Letter from Jon, December 2023 

 The virgin will conceive and give birth to a son, and they will call him Immanuel’ (which means ‘God with us’)
   
                                                                    Matthew 1:23
 
Dear Friends
 
You will probably recognise these words as part of the Christmas story, when the angel of the Lord appears to Joseph in a dream to let him know that the baby to be born to Mary was the long-awaited Messiah; that God had not abandoned his people but was coming to live amongst them. Immanuel – God with us.  The people were desperate for a Saviour, but in a nation, a promised land, overrun by the Romans and rife with corrupt leaders and religious factions, it was easy to think that God had abandoned them.  And yet into this world of pain the angel declares ‘God with us’.
 
God is with us.  What greater good news can there be than God, the Creator and sustainer of life, is with us.  In all our brokenness and failings, fears and disappointments, in all our pain and suffering, our joys and celebrations, in the best and worst of life, God is with us.  Not only is God with us but he is for us.  He has not come to condemn us but to save us, to rescue us, to rescue all of creation from death and decay. And on the night that Jesus is born the angels declare to the shepherds ‘good news that will cause great joy for all the people’ (Luke 2:10). 
 
As we enter into this season of Advent, anticipating the birth of our Saviour, we do so as a people of ‘Good News’.  If you ever wonder what this Good News is that we have to bring, to declare to a broken world, to live by and to love by, then it is rooted in this word, Immanuel.
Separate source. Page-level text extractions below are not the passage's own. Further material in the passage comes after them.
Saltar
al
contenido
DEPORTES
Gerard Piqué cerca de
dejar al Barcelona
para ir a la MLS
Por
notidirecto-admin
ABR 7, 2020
God is with us in the person and power of Jesus Christ.  He is our hope in the midst of a world that appears, very often, to be utterly Godless.  He is here and he is bringing his kingdom to bear in us and through us.  He has not, and will not, abandon his people, his creation.  I love to see signs of his presence, his power, his kingdom in the ordinariness and messiness of life.  I look at Liberty Church, as we love and serve and worship and befriend and support and comfort and I know that God is with us.
 
This Christmas season my hope for all of us is that we would know the reality of this Good News in our own lives, in whatever situation we find ourselves in, that we would know Immanuel, God with us, and that we would live our lives out of that confident hope that he is not only with us, but he is for us, our Saviour and Lord, Jesus Christ.